Show Control Programmer

Role

Builds or configures cue systems that coordinate hardware, media, software, and operators.

Description

A Show Control Programmer builds and configures the cue systems that run a show: programming QLab or similar tools, patching OSC and DMX, wiring triggers to sensors and timecode, and tuning it all through technical rehearsals until the show runs the same way every time.

Much of the craft is in the unhappy paths. What happens when a cue fires early, a device drops off the network, or the show must stop mid-scene and restart cleanly? A well-programmed show has answers built in — safe states, resume points, manual overrides an operator can actually use under pressure.
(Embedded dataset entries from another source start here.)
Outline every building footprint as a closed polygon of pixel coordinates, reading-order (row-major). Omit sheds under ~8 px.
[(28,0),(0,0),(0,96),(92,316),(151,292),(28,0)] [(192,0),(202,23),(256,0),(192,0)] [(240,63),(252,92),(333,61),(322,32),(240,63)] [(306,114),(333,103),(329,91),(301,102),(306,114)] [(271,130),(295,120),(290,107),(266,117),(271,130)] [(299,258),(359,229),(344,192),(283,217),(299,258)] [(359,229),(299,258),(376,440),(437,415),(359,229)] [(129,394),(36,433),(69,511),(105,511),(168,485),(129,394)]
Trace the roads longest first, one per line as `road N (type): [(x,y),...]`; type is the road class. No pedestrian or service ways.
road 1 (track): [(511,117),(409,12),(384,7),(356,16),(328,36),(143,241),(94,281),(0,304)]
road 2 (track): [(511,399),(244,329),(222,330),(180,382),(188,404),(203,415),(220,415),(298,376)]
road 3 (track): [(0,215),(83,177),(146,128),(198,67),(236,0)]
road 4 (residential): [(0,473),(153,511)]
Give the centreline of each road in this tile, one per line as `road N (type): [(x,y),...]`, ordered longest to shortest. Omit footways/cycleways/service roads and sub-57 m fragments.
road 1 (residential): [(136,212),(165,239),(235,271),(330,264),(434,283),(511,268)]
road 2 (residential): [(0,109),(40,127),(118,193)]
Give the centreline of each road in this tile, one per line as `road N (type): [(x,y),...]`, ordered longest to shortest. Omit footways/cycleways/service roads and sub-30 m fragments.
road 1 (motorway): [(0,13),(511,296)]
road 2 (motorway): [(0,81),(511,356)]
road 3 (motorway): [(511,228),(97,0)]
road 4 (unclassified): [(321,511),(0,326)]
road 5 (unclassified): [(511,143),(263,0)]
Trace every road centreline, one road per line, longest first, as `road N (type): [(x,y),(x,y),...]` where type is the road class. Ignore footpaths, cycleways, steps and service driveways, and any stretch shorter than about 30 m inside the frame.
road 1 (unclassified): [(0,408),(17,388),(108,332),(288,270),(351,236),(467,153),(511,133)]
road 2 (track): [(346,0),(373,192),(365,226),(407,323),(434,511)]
Discipline-Specific Description

Show control programming is where the control design meets the venue: real devices, real latencies, and a rehearsal schedule that decides how polished the cue logic gets to be.

Scope Note

Often includes cue programming and sequencing, OSC, DMX, MIDI, and timecode integration, sensor and trigger wiring, fallback and reset logic, rehearsal support and tuning, and documentation operators can run the show from.

Boundary Note

The Show Control Programmer implements and tunes; the Show Control Designer defines the control architecture — what coordinates what, and how. The Show Operator runs the result. On many productions the programmer and designer are one person with two phases of work.

Collaboration Note

Collaborates with show control designers, show operators, AV and projection technicians, lighting and sound designers, and stage management during rehearsals.